Are you a Mac person or a PC person?
That question has been asked for years, often as a veiled way to discern whether someone prefers a polished, beautiful and easy experience or the ability to control every little detail at the expense of usability and a potentially steep learning curve.
Over the years, we’ve seen IT tools move toward the “PC” end of the “Mac-PC” dichotomy, offering more granular control and flexibility, but requiring time and dedication to learn the complexities and nuances of each piece of software. However, as IT teams are stretched thin and time becomes increasingly scarce, there is a need to re-balance. While remaining configurable and customizable, systems must filter out noise and only demand human attention when absolutely necessary.
For disaster recovery and data backup, this principle can be thought of as “manage by exception”. In the context of systems and data that underpin the operations of a firm, the answer to the question “Am I protected?” isn’t as simple as whether the latest backup was successful. Instead, IT personnel need to take a holistic approach to understanding when protection is adequate and when they must spend time and effort taking corrective actions to ensure the safety and security of critical information.
Making the Exception Fit Into the Rule
Adequate and acceptable protection is something that every agency needs to define for itself. What constitutes acceptable will vary according to many factors. For a small firm, adequate protection may be defined as one successful backup per day. In a more sophisticated or sensitive-data scenario, for example, that tolerance threshold may narrow to one successful backup every hour. The requirements are influenced by the importance of each system being protected, as well as the rate and volume of data being created or updated.

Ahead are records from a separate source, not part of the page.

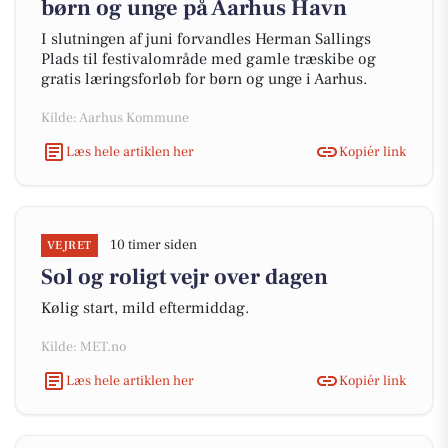
børn og unge på Aarhus Havn
I slutningen af juni forvandles Herman Sallings
Plads til festivalområde med gamle træskibe og
gratis læringsforløb for børn og unge i Aarhus.
Kilde: Aarhus Kommune
Læs hele artiklen her
Kopiér link
10 timer siden
VEJRET
Sol og roligt vejr over dagen
Kølig start, mild eftermiddag.
Kilde: MET.no
Læs hele artiklen her
Kopiér link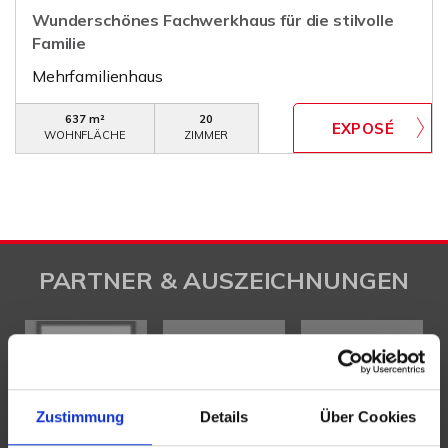
Wunderschönes Fachwerkhaus für die stilvolle
Familie
Mehrfamilienhaus
637 m²
20
WOHNFLÄCHE
ZIMMER
PARTNER & AUSZEICHNUNGEN
Zustimmung
Details
Über Cookies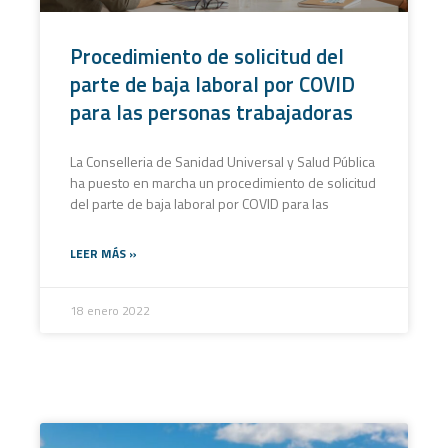
Procedimiento de solicitud del
parte de baja laboral por COVID
para las personas trabajadoras
La Conselleria de Sanidad Universal y Salud Pública
ha puesto en marcha un procedimiento de solicitud
del parte de baja laboral por COVID para las
LEER MÁS »
18 enero 2022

Once an appropriate threshold is determined, human action should only be required when the threshold isn’t met. For instance, if running backups every hour, but circumstances only require a daily backup to consider the system to be adequately protected, then one doesn’t need to spend time or effort investigating one failed backup during the day. Perhaps the server was offline for maintenance at the time the backup failed. The “manage by exception” concept relies on answering the question “Am I protected?” as opposed to “Did my backup succeed?”
In other words, don’t let the exception define the rule, but rather define the rule to allow for exceptions.
The Tools of the “Manage by Exception” Trade
As with the Mac versus PC debate, different disaster recovery and backup tools also offer a choice. If the efficiency of your IT team matters, then consider the following when evaluating tools:
● Does the solution let you specify different protection thresholds across multiple systems to be protected?
● How are users informed about the health of protection? Is a dashboard available to give a quick overview? Or do you need to log in and spend time digging through multiple screens about backups to arrive at the same information?
● Does the system provide alerts when the protection health falls outside the threshold window? Or are alerts limited to activity status, such as “backup failed”?
● Does the solution integrate with systems already in use for overall health tracking of the IT environment, such as remote monitoring and management tools?
Time is a precious commodity for any IT professional — most rarely have enough time to do what needs to be done as it is. Put simply, “manage by exception” frees up time. For example, if a backup fails because someone is running maintenance, and a subsequent backup succeeds and is still within your protection threshold, the failure can be ignored. The answer to “Am I protected?” is still going to be yes. Without this philosophy, someone would have to investigate why the backup failed, wasting both valuable time and resources.
To employ this approach in the IT landscape, IT teams need to look at their solutions and determine whether they have the ability to specify protection rules with distinct tolerance thresholds. Being able to set thresholds and have alerts contribute to a “manage by exception” experience yields greater efficiency and streamlined operations, freeing up one of the most valuable resources — time.